Of the patients included in the study, 55 were female (44.4%) and 69 were
male; the mean age was 11.41±4.2 years; The follow-up period was 56.5±52.9
months. The mean age of the control group was 9.15±4.8 years (3-18 years) and
the gender distribution was similar to the patient group. Of the patients, 41.8%
were of Mediterranean origin. Most of the patients (69.4%) were presented with
moderate symptoms according to ISSF. Fifty (40.3%) patients had homozygous,
47 (37.9%) compound heterozygous and 27 (21.8%) heterozygous MEFV gene
mutations. The most common MEFV mutation was M694V and the second most
common mutation was M694V / R2020Q. The most common MEFV mutation in
the colchicine resistant group was M694V homozygous (62.5%). All patients
were on colchicine. Thirty-four patients (27.4%) were receiving colchicine at a
dose of >1.2 mg/m2/day while the disease was under control. Colchicine
53
resistance was observed in 16 patients (12.9%). Five of these patients were on
magnesium containing colchicine. Five of them were taking canakinumab. MDR1
variant distribution was similar in both groups (p = 0.838). When the allele
distribution was examined, 63.9% of the patient group and 70% of the control
group had T alleles. As MDR1 variant and allele distribution and colchicine
resistance were evaluated, no significant relationship was found. When the
relationship with colchicine dose was examined, colchicine dose was found to be
lower in TT variant and T allele (p=0,046). This result was associated with the
lack of TT variant P-glycoprotein pump synthesis and higher blood colchicine
levels. When the variant distributions were evaluated according to ISSF values,
the scores in the mutant group were significantly higher than those of the wild
type patients (p = 0.016), and this result was associated with colchicine nonresponsiveness
in the literature. When the CYP3A41b variant distribution was
examined, similar to the previous studies, heterozygous changes were observed in
2.4% and 3.3% of the patient and control groups, respectively. Additionally, no
mutant changes were detected in groups. The comparison of colchicine resistance
and allele distribution were compared with variant distribution, there was 33%
colchicine resistance in G allele and 13% in A allele. Regarding colchicine use,
most of the patients with G allele (66%) were using colchicine at a dose of <1.2
mg/m2/day. The difference in the distribution between the groups was not
statistically significant. For CYP2D6 * 4, the frequency of heterozygote and
mutant genes in the patient and control groups was similar to previous studies
with the values 33.6% / 3.2% and 21.6% / 2.7%, respectively. When the allele and
variant distribution of colchicine resistance was examined, there was no direct
relationship between colchicine resistance and A and G alleles. For the association
between colchicine dose and variant distribution, the colchicine dose (mg/kg/day)

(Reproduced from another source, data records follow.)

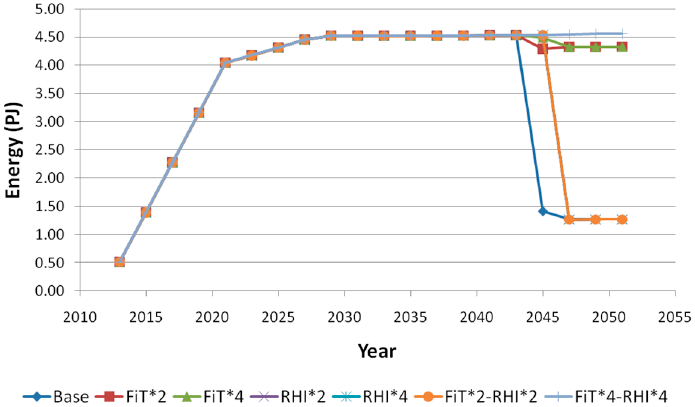
Figure 8. Dairy farms—biogas production.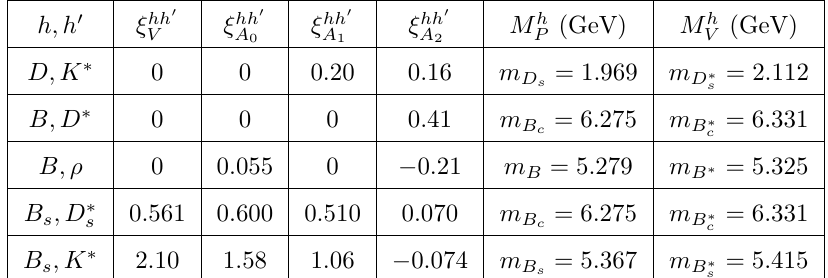
Table 14 . Second part of the table with parameters of meson form factors (C.28){(C.30) of decay into vector meson [112{114]. Masses of B c , D s and D (cid:3) prediction [115] is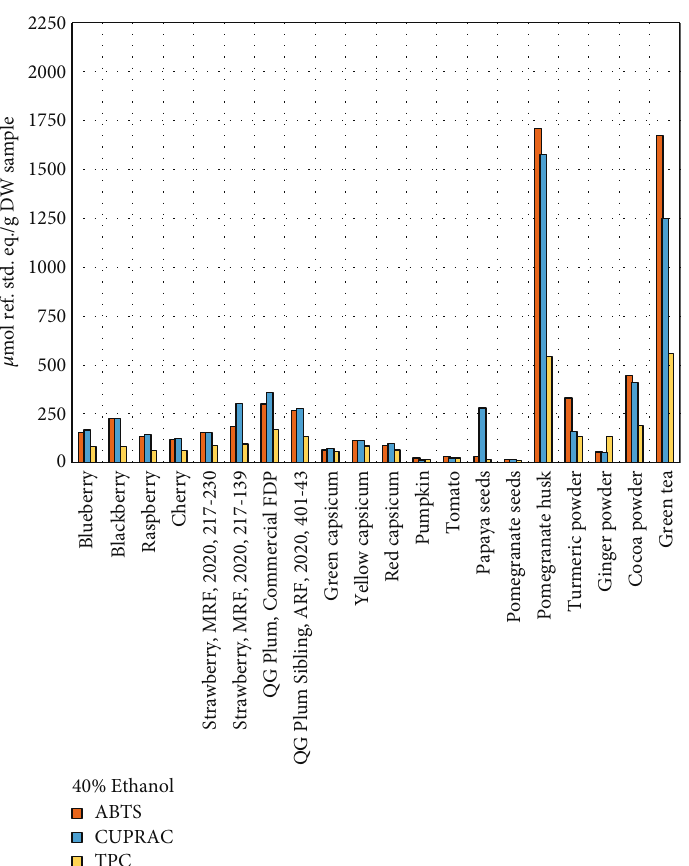
Figure 7: Comparison of ABTS, CUPRAC, and TPC assays in 40%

was significantly lower in the pathological allele (mutant) compared to other
variants (p = 0.011, p = 0.033). It was concluded that the pathological AA variant
would provide a higher blood colchicine level as being a slow metabolizer. Thus,
a lower dose of colchicine would be sufficient for treatment management in this
group. For CYP2D6 * 3, similar with the studies in the literature, it was found to
be wild type in all subjects, that is, there was no pathological allele gene.
The data suggest that variations in genes encoding enzymes involved in
colchicine metabolism alter the dose of colchicine required to control the disease.